The 2026 Winter Olympics kicked off in Milan on February 6th, and it seems that a new sport was added to the schedule: grovelling. After taking the bronze medal at the men’s 20 km biathlon, Norwegian athlete Sturla Holm Laegreid used his post-podium interview to reveal that he cheated on his former partner.
Speaking to Norwegian state broadcaster NRK, Laegreid said: "There's someone I wanted to share it with who might not be watching today. Six months ago, I met the love of my life - the most beautiful and kindest person in the world. Three months ago, I made my biggest mistake and cheated on her. I told her about it a week ago. It's been the worst week of my life.
"I had a gold medal in my life, and there are probably many who look at me with different eyes, but I only have eyes for her," he continued.
“I’m not ready to give up. I hope that committing social suicide [like this] might show her how much I love her. I accept the consequences of what I’ve done. I regret it with all my heart. Maybe I’m dumb as a rock. I’m a member of Mensa, but I still do stupid stuff.”
At first, this scene might seem like something straight out of a rom-com; a man ready to risk it all to win back the woman he loves. But really, it’s manipulative, selfish and incredibly unfair. It puts his ex on a global stage that she never asked to set foot on, without her permission, and adds pressure to an already heartbreaking situation. At the same time, the admission has seen Laegreid dominate headlines over his teammate Johan-Olav Botn’s Winter Olympics gold medal victory, something he has since apologised for.
This year sees the highest gender parity in Winter Olympics history.

So what did Laegreid hope to achieve with this so-called apology, which actually didn’t feature the words “I’m sorry” at all? Instead, he spoke about how bad he’d felt over the past week, how he was ready to commit social suicide (a questionable phrase in itself) and how he wasn’t ready to give up, all because of the consequences of his own actions. This spontaneous public confession wasn’t focused on his partner or her feelings. In fact, online speculation was so rife that she released the following anonymous statement through Norwegian outlet VG:
“It's hard to forgive. Even after a declaration of love in front of the whole world. I did not choose to be put in this position, and it hurts to have to be in it. We have had contact and he is aware of my opinions on this.”

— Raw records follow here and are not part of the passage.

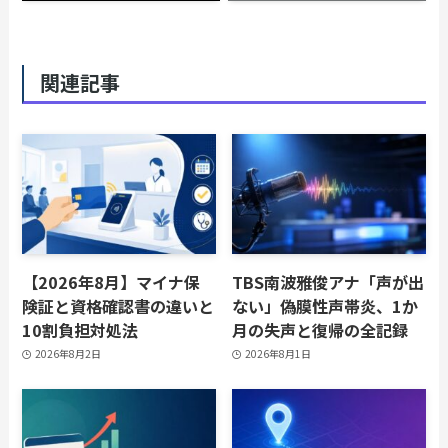
関連記事
【2026年8月】マイナ保
TBS南波雅俊アナ「声が出
険証と資格確認書の違いと
ない」偽膜性声帯炎、1か
10割負担対処法
月の失声と復帰の全記録
2026年8月2日
2026年8月1日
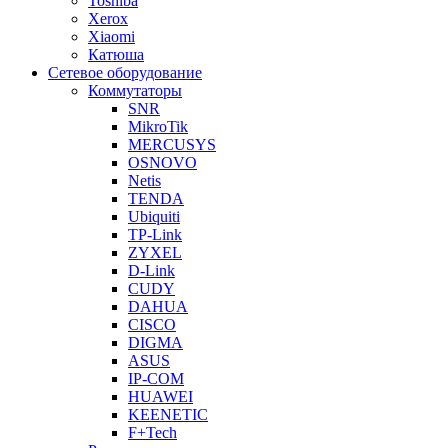
Toshiba
Xerox
Xiaomi
Катюша
Сетевое оборудование
Коммутаторы
SNR
MikroTik
MERCUSYS
OSNOVO
Netis
TENDA
Ubiquiti
TP-Link
ZYXEL
D-Link
CUDY
DAHUA
CISCO
DIGMA
ASUS
IP-COM
HUAWEI
KEENETIC
F+Tech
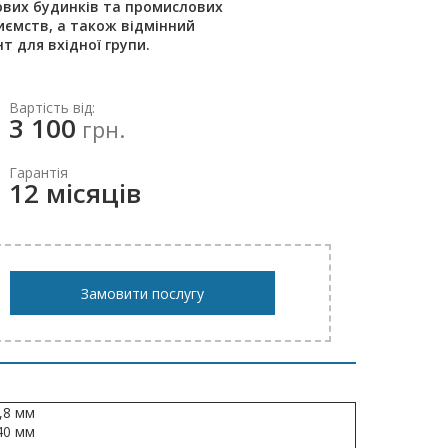
вих будинків та промислових
иємств, а також відмінний
т для вхідної групи.
Вартість від:
3 100
грн.
Гарантія
12 місяців
Замовити послугу
,8 мм
40 мм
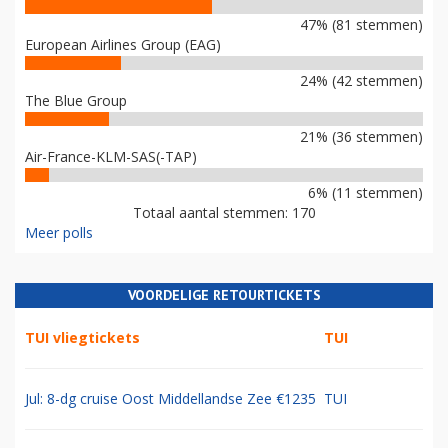
47% (81 stemmen)
European Airlines Group (EAG)
24% (42 stemmen)
The Blue Group
21% (36 stemmen)
Air-France-KLM-SAS(-TAP)
6% (11 stemmen)
Totaal aantal stemmen: 170
Meer polls
VOORDELIGE RETOURTICKETS
TUI vliegtickets
TUI
Jul: 8-dg cruise Oost Middellandse Zee €1235
TUI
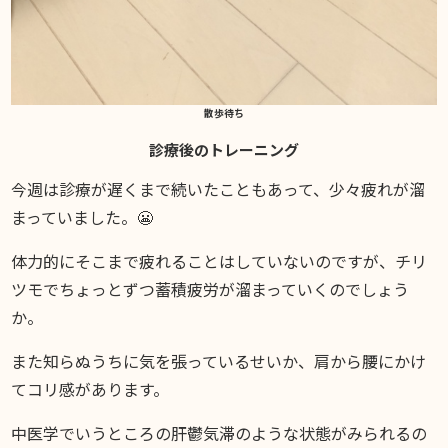
散歩待ち
診療後のトレーニング
今週は診療が遅くまで続いたこともあって、少々疲れが溜
まっていました。😬
体力的にそこまで疲れることはしていないのですが、チリ
ツモでちょっとずつ蓄積疲労が溜まっていくのでしょう
か。
また知らぬうちに気を張っているせいか、肩から腰にかけ
てコリ感があります。
中医学でいうところの肝鬱気滞のような状態がみられるの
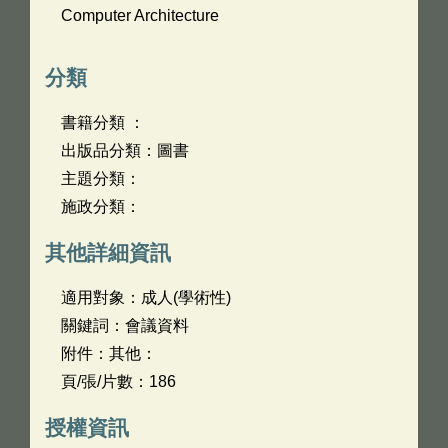
Computer Architecture
分類
書籍分類 ：
出版品分類：圖書
主題分類：
施政分類：
其他詳細資訊
適用對象：成人(學術性)
關鍵詞：會議資料
附件：其他：
頁/張/片數：186
授權資訊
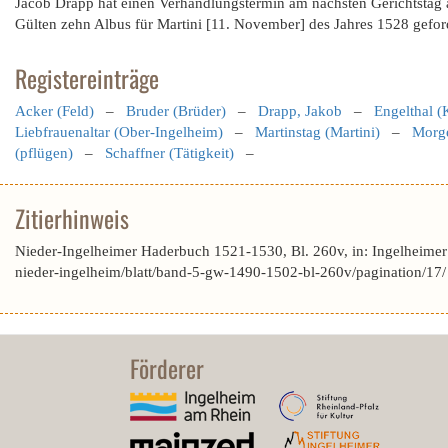
Jacob Drapp hat einen Verhandlungstermin am nächsten Gerichtstag 
Gülten zehn Albus für Martini [11. November] des Jahres 1528 gefor
Registereinträge
Acker (Feld)
–
Bruder (Brüder)
–
Drapp, Jakob
–
Engelthal (
Liebfrauenaltar (Ober-Ingelheim)
–
Martinstag (Martini)
–
Morg
(pflügen)
–
Schaffner (Tätigkeit)
–
Zitierhinweis
Nieder-Ingelheimer Haderbuch 1521-1530, Bl. 260v, in: Ingelheime
nieder-ingelheim/blatt/band-5-gw-1490-1502-bl-260v/pagination/17
Förderer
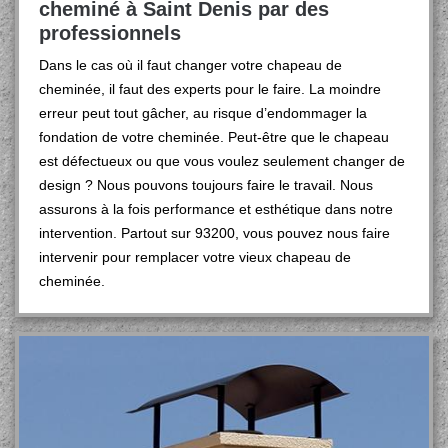
cheminé à Saint Denis par des
professionnels
Dans le cas où il faut changer votre chapeau de
cheminée, il faut des experts pour le faire. La moindre
erreur peut tout gâcher, au risque d’endommager la
fondation de votre cheminée. Peut-être que le chapeau
est défectueux ou que vous voulez seulement changer de
design ? Nous pouvons toujours faire le travail. Nous
assurons à la fois performance et esthétique dans notre
intervention. Partout sur 93200, vous pouvez nous faire
intervenir pour remplacer votre vieux chapeau de
cheminée.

Georgina Sturmer, BACP-accredited counsellor, explains that “we might be tempted to see this type of declaration as some kind of martyrdom. But the person who has done harm is centring themselves in the narrative – their guilt, their embarrassment, their remorse. This pulls the focus away from what’s really important, which is how the other person has been treated. It also removes any sense of privacy or dignity that they might have held onto, pushing something so deeply personal into such a public realm.”
As consultant psychologist Dr Louise Goddard-Crawley adds, “repair after infidelity requires containment, consent and privacy. When a confession happens on a global stage, the injured partner loses agency over their own experience. Even if the intention is love, the impact can feel like another layer of intrusion. Real accountability is usually quiet, repetitive and prioritises the harmed person’s needs, not the speaker’s relief.”
We’ve seen countless people in the public eye try to rush or force women to forgive or give in to them; think back to 2016 where Rihanna dodged a kiss from Drake when presenting her with the MTV Video Vanguard Award. The pair had a complicated relationship at the time, but Drake introduced her as “someone I have been in love with since I was 22 years old.” Another man faced criticism on social media in 2025 after proposing to his girlfriend as she crossed a marathon finish line, accused of stealing her limelight.
Nicole Ocran, author of the love and relationships newsletter A Crumb of Romance on Substack, agrees that Laegreid’s priorities have shifted in this situation: “We’re taught that romantic love and forgiveness relies on grand gestures, but that is the exception and not the rule. We can feel empathy for Laegreid’s transgression, understanding that we all make mistakes, but that pain is shared by someone who we can assume did not want the intimate details of her life broadcast on a global stage.”
Forgiveness isn’t immediate – it’s earned through behaviour change and rebuilding trust. At this point, we don’t know Laegreid’s true intentions. At worst, it’s a manipulation of a traumatic situation. At best, he was overcome with emotion and is deeply remorseful. What we do know, however, is that actions have consequences, and that this conversation probably should have been private – or better yet, never needed to happen at all.